The code will take effect Jan. 1, 2015, in time for the 2016 Olympics in Rio de Janeiro. It will ensure that athletes found guilty of intentional doping miss the next games, a position strongly backed by the International Olympic Committee.

But the move to four-year bans — seen as the most obvious new deterrent — was joined by a clause that will allow athletes to escape any sanction if their information on doping is valuable enough. It can be used in the cycling inquiry, planned for next year, on a legal principle that it is a rule about to take effect.

Fahey said it would be judged on a case-by-case basis and "dealt with in the most conscientious way." The principle will apply only to current cyclists, not banned American rider Lance Armstrong.

Also added to the revised code were stronger powers for anti-doping authorities to punish coaches who help athletes dope, and more emphasis on investigations away from drug tests to catch cheats. Another key change is WADA's ability to tell sports which substances they should be testing for.

"This is a good day for sport," Fahey said. "We must turn those words, those intentions, into action."

The new rules come with ongoing criticism that WADA, with a relatively small budget, hasn't been effective in catching cheats. It said in its own report this year that drug testing had been generally unsuccessful and that Armstrong, a serial doper, never failed a test.

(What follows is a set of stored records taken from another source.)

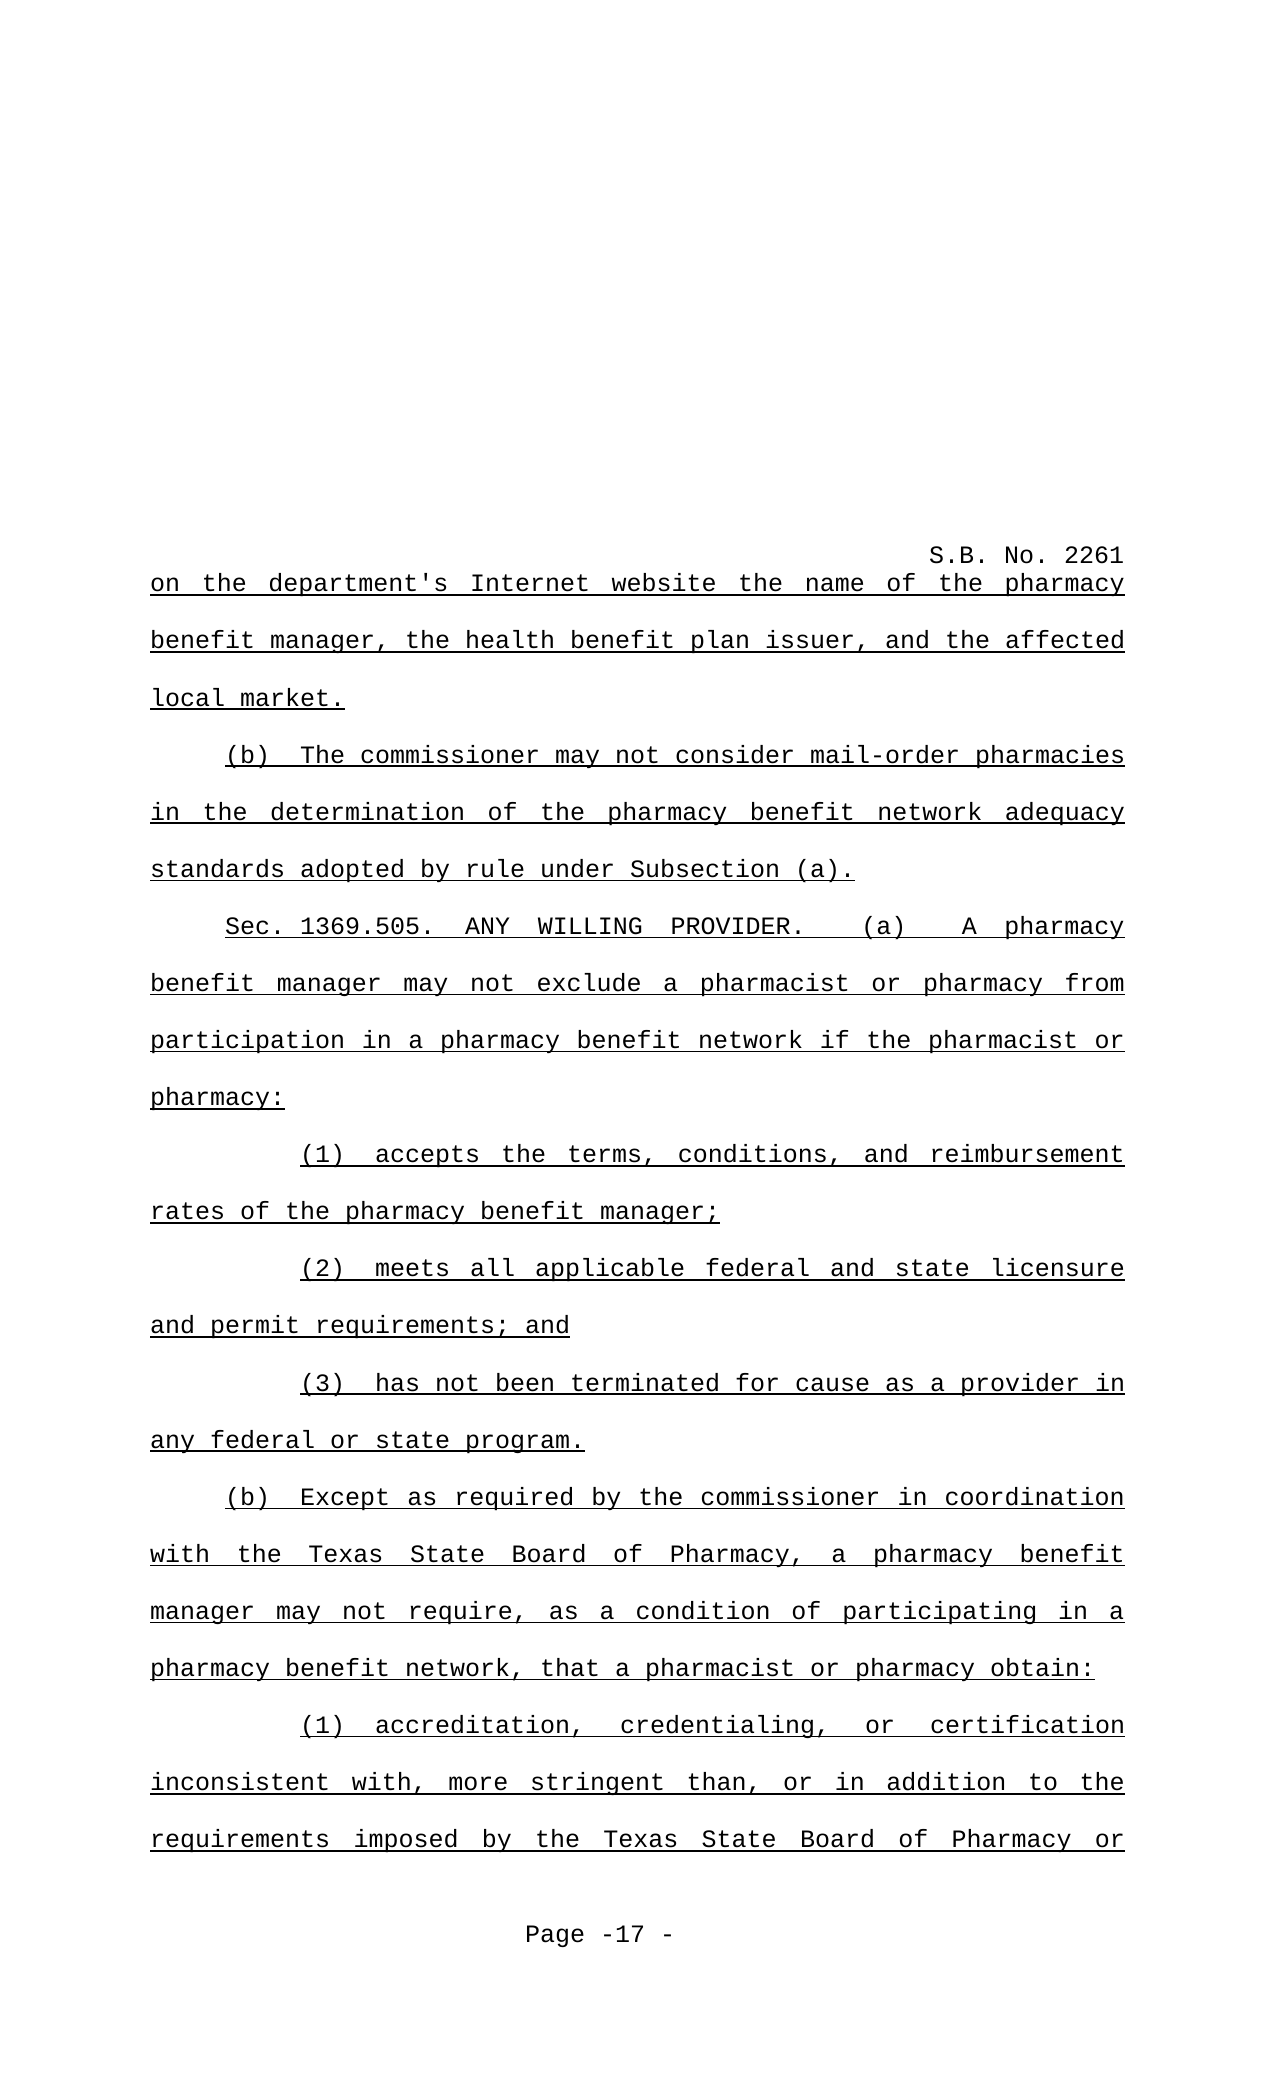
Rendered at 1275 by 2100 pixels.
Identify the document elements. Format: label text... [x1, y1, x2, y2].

text (1) accepts the terms, conditions, and reimbursement rates of the pharmacy benefit manager; [150, 1142, 1125, 1227]
text (1) accreditation, credentialing, or certification inconsistent with, more stringent than, or in addition to the requirements imposed by the Texas State Board of Pharmacy or state or federal law; or [150, 1712, 1125, 1793]
text (2) meets all applicable federal and state licensure and permit requirements; and [150, 1256, 1125, 1341]
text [150, 1795, 1125, 1850]
text (3) has not been terminated for cause as a provider in any federal or state program. [150, 1370, 1125, 1456]
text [150, 571, 1125, 594]
text (b) Except as required by the commissioner in coordination with the Texas State Board of Pharmacy, a pharmacy benefit manager may not require, as a condition of participating in a pharmacy benefit network, that a pharmacist or pharmacy obtain: [150, 1484, 1125, 1565]
text Sec. 1369.505. ANY WILLING PROVIDER. (a) A pharmacy benefit manager may not exclude a pharmacist or pharmacy from participation in a pharmacy benefit network if the pharmacist or pharmacy: [150, 995, 1125, 1051]
text Sec. 1369.505. ANY WILLING PROVIDER. (a) A pharmacy benefit manager may not exclude a pharmacist or pharmacy from participation in a pharmacy benefit network if the pharmacist or pharmacy: [150, 913, 1125, 994]
text (b) Except as required by the commissioner in coordination with the Texas State Board of Pharmacy, a pharmacy benefit manager may not require, as a condition of participating in a pharmacy benefit network, that a pharmacist or pharmacy obtain: [150, 1566, 1125, 1622]
text (3) on good cause shown, may allow departure from local market network adequacy standards if the commissioner posts on the department's Internet website the name of the pharmacy benefit manager, the health benefit plan issuer, and the affected local market. [150, 596, 1125, 651]
text (b) The commissioner may not consider mail-order pharmacies in the determination of the pharmacy benefit network adequacy standards adopted by rule under Subsection (a). [150, 824, 1125, 885]
text Sec. 1369.505. ANY WILLING PROVIDER. (a) A pharmacy benefit manager may not exclude a pharmacist or pharmacy from participation in a pharmacy benefit network if the pharmacist or pharmacy: [150, 1052, 1125, 1113]
text (b) Except as required by the commissioner in coordination with the Texas State Board of Pharmacy, a pharmacy benefit manager may not require, as a condition of participating in a pharmacy benefit network, that a pharmacist or pharmacy obtain: [150, 1623, 1125, 1684]
text (b) The commissioner may not consider mail-order pharmacies in the determination of the pharmacy benefit network adequacy standards adopted by rule under Subsection (a). [150, 742, 1125, 822]
text (3) on good cause shown, may allow departure from local market network adequacy standards if the commissioner posts on the department's Internet website the name of the pharmacy benefit manager, the health benefit plan issuer, and the affected local market. [150, 653, 1125, 713]
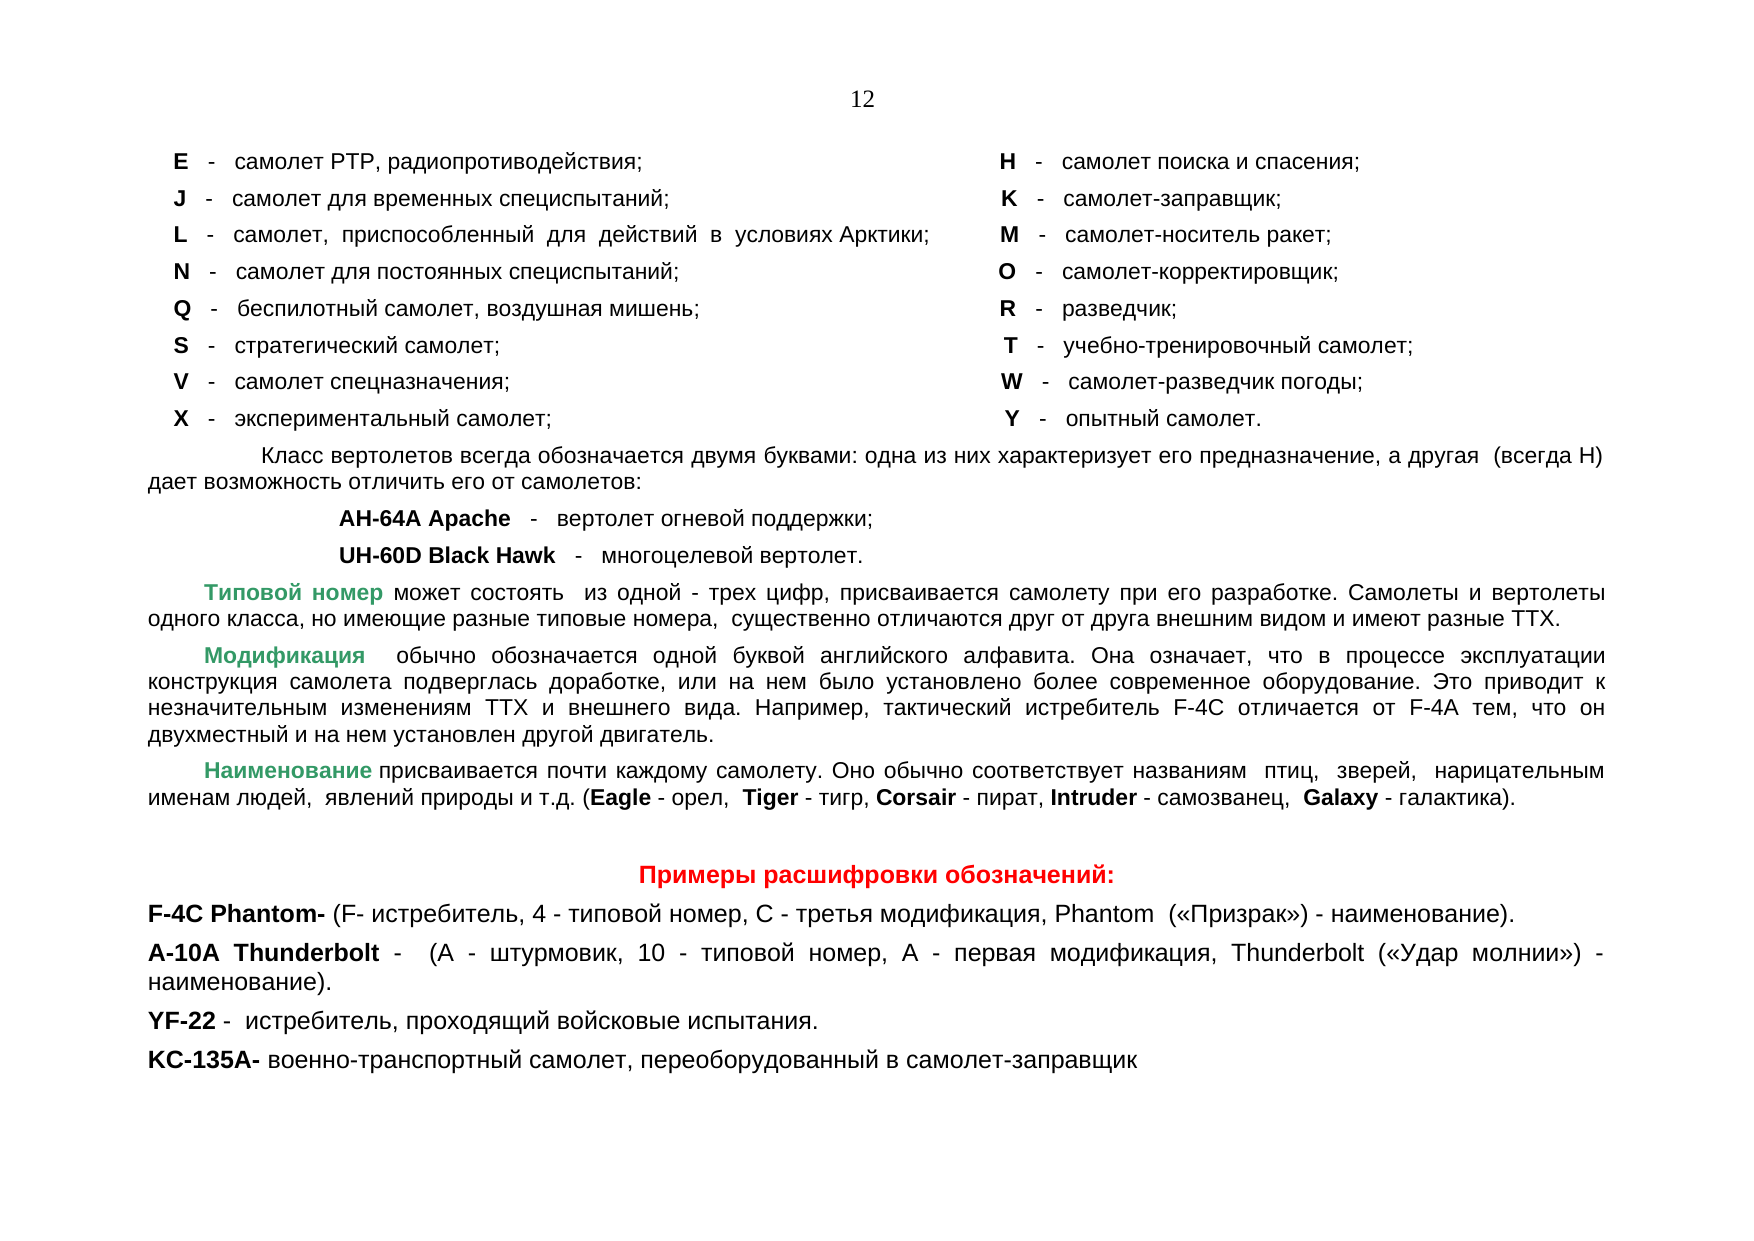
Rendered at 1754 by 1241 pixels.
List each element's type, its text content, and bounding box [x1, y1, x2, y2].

WADA announced a 1 percent budget increase and members will have to pay their own airfares for WADA business through the sports or government they represent.

WADA did make progress on two key behind-the-scenes issues at the four-day conference. It agreed to help the International Cycling Union set up its independent inquiry, and a report from an audit of Jamaica's troubled drug-testing program has now made nine recommendations to the Caribbean island's sports minister, Natalie Neita-Headley.

Sports or countries deemed not compliant with WADA rules can be thrown out of the Olympics, and this week's conference was attended by IOC President Thomas Bach.

Fahey also blamed Jamaica for the intense scrutiny on WADA's recent inspection visit.

"It was Jamaica that announced when we were coming, who was coming and why we were coming," he said. "They attracted the attention on themselves."

Kenya has set up a government inquiry into allegations of widespread doping in its famous high-altitude training bases and it will submit a report within two months.

Also, a disciplinary committee was held in Johannesburg to discuss problems at Moscow's doping laboratory, raising concern over the drug-testing program for February's Winter Games in Sochi. Fahey said he'll examine that case and advise the lab of a finding by Saturday.

While the four-year bans had widespread approval, including from FIFA, the focus on intelligence gathering and investigations — as opposed to testing of urine and blood samples — may be a more important new tool in the code.

Many of the most significant recent breakthroughs — including Armstrong, the BALCO scandal in the United States and Spain's Operation Puerto — have come through investigations and not analytical tests. Armstrong was banned for life in 2012 and stripped of his seven Tour de France titles after an extensive investigation by the U.S. Anti-Doping Agency. He was implicated and punished despite never failing a test.

"Investigations, in particular, are seen as essential if we are to do what we must do as effectively as we can," Fahey said.

WADA also strengthened its powers to punish the trainers, coaches and officials who assist in doping. Previously, they were not subject to the same anti-doping rules as athletes. The amendment concerning "smart menus" allows WADA to tell sports federations to test for substances most likely to be abused by athletes in their sports.

WADA worked on the changes to its rules — the first update to the code since 2009 — in a two-year process involving athletes, sports federations, anti-doping bodies and governments. More than 2,000 changes were ratified Friday after 145 meetings and 18 code drafting sessions since 2011.